**INSTRUCTIONS FOR THE TASK:** Copy the records word for word, from the very beginning through the line containing "The online visa", with both ends included. Leave the pictures out of your reply.

[RECORDS FOR THIS EXERCISE — start]

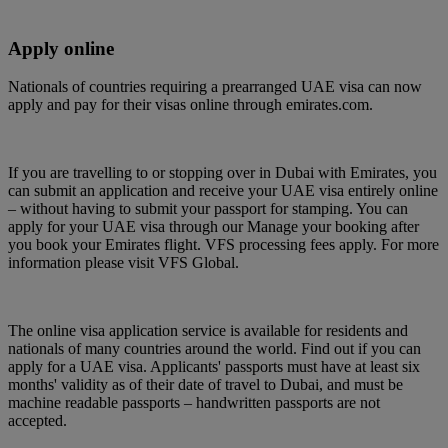
Apply online
Nationals of countries requiring a prearranged UAE visa can now
apply and pay for their visas online through emirates.com.
If you are travelling to or stopping over in Dubai with Emirates, you
can submit an application and receive your UAE visa entirely online
– without having to submit your passport for stamping. You can
apply for your UAE visa through our Manage your booking after
you book your Emirates flight. VFS processing fees apply. For more
information please visit VFS Global.
The online visa application service is available for residents and
nationals of many countries around the world. Find out if you can
apply for a UAE visa. Applicants' passports must have at least six
months' validity as of their date of travel to Dubai, and must be
machine readable passports – handwritten passports are not
accepted.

[RECORDS FOR THIS EXERCISE — finish]

**ANSWER TO THIS PROBLEM:**
Apply online
Nationals of countries requiring a prearranged UAE visa can now
apply and pay for their visas online through emirates.com.
If you are travelling to or stopping over in Dubai with Emirates, you
can submit an application and receive your UAE visa entirely online
– without having to submit your passport for stamping. You can
apply for your UAE visa through our Manage your booking after
you book your Emirates flight. VFS processing fees apply. For more
information please visit VFS Global.
The online visa application service is available for residents and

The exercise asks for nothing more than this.